Re: [patch -mm v2 2/3] mm, memcg: replace cgroup aware oom killer mount option with tunable

From: David Rientjes
Date: Fri Jan 26 2018 - 17:53:07 EST


On Fri, 26 Jan 2018, Andrew Morton wrote:

> > -ECONFUSED. We want to have a mount option that has the sole purpose of
> > doing echo cgroup > /mnt/cgroup/memory.oom_policy?
>
> Approximately. Let me put it another way: can we modify your patchset
> so that the mount option remains, and continues to have a sufficiently
> same effect? For backward compatibility.
>

The mount option would exist solely to set the oom policy of the root mem
cgroup, it would lose its effect of mandating that policy for any subtree
since it would become configurable by the user if delegated.

Let me put it another way: if the cgroup aware oom killer is merged for
4.16 without this patchset, userspace can reasonably infer the oom policy
from checking how cgroups were mounted. If my followup patchset were
merged for 4.17, that's invalid and it becomes dependent on kernel
version: it could have the "groupoom" mount option but configured through
the root mem cgroup's memory.oom_policy to not be cgroup aware at all.

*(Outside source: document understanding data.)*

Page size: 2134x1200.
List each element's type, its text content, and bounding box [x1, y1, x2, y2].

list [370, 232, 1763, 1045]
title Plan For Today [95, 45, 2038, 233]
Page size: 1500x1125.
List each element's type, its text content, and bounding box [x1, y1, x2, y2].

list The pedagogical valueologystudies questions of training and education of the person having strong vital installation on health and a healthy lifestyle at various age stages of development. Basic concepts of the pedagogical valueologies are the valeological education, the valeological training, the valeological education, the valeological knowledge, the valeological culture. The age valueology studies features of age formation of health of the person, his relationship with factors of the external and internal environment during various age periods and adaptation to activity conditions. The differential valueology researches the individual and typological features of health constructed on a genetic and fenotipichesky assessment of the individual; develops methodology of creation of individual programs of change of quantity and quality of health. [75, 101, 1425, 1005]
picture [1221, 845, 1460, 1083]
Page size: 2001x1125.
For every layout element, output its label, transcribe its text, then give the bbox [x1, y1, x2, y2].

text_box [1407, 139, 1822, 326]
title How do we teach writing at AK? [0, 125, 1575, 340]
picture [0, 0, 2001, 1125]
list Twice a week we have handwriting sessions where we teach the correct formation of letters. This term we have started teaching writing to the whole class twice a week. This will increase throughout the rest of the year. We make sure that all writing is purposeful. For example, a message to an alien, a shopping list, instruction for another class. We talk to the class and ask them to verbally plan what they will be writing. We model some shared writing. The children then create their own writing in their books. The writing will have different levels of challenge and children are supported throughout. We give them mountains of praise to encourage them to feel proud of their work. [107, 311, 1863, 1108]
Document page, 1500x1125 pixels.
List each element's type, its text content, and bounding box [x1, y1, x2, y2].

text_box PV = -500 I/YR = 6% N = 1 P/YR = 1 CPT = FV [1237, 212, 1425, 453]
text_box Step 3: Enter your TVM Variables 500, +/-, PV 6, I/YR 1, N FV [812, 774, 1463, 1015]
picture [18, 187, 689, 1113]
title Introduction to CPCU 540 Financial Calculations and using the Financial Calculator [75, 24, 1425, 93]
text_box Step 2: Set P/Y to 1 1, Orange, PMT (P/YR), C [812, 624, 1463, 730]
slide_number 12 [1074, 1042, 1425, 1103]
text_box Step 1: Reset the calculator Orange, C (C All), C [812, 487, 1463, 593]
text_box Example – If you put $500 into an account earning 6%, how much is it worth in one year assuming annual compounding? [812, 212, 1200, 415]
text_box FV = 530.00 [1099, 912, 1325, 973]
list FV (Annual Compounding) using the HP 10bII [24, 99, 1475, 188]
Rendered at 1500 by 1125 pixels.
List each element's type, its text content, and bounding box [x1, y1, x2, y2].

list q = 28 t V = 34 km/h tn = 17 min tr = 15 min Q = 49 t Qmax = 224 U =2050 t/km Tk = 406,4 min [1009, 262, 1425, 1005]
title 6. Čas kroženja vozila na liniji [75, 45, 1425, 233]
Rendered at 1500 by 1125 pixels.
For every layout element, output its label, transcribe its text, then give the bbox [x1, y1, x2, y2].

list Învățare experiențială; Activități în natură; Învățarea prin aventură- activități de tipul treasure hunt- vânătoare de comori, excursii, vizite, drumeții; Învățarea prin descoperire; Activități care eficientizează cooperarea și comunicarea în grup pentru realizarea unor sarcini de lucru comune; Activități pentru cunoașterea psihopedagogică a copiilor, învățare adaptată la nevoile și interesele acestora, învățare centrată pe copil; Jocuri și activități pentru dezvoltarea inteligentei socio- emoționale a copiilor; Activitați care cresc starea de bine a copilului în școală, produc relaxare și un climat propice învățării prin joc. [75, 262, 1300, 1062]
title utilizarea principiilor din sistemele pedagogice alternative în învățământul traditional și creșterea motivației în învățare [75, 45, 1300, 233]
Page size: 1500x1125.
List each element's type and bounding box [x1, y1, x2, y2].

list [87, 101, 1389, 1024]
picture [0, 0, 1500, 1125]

That inconsistency, to me, is unfair to burden userspace with.

> > This, and fixes to fairly compare the root mem cgroup with leaf mem
> > cgroups, are essential before the feature is merged otherwise it yields
> > wildly unpredictable (and unexpected, since its interaction with
> > oom_score_adj isn't documented) results as I already demonstrated where
> > cgroups with 1GB of usage are killed instead of 6GB workers outside of
> > that subtree.
>
> OK, so Roman's new feature is incomplete: it satisfies some use cases
> but not others. And we kinda have a plan to address the other use
> cases in the future.
>

Those use cases are also undocumented such that the user doesn't know the
behavior they are opting into. Nowhere in the patchset does it mention
anything about oom_score_adj other than being oom disabled. It doesn't
mention that a per-process tunable now depends strictly on whether it is
attached to root or not. It specifies a fair comparison between the root
mem cgroup and leaf mem cgroups, which is obviously incorrect by the
implementation itself. So I'm not sure the user would know which use
cases it is valid for, which is why I've been trying to make it generally
purposeful and documented.

> There's nothing wrong with that! As long as we don't break existing
> setups while evolving the feature. How do we do that?
>

We'd break the setups that actually configure their cgroups and processes
to abide by the current implementation since we'd need to discount
oom_score_adj from the the root mem cgroup usage to fix it.

There hasn't been any feedback on v2 of my patchset that would suggest
changes are needed. I think we all recognize the shortcoming that it is
addressing. The only feedback on v1, the need for memory.oom_group as a
separate tunable, has been addressed in v2. What are we waiting for?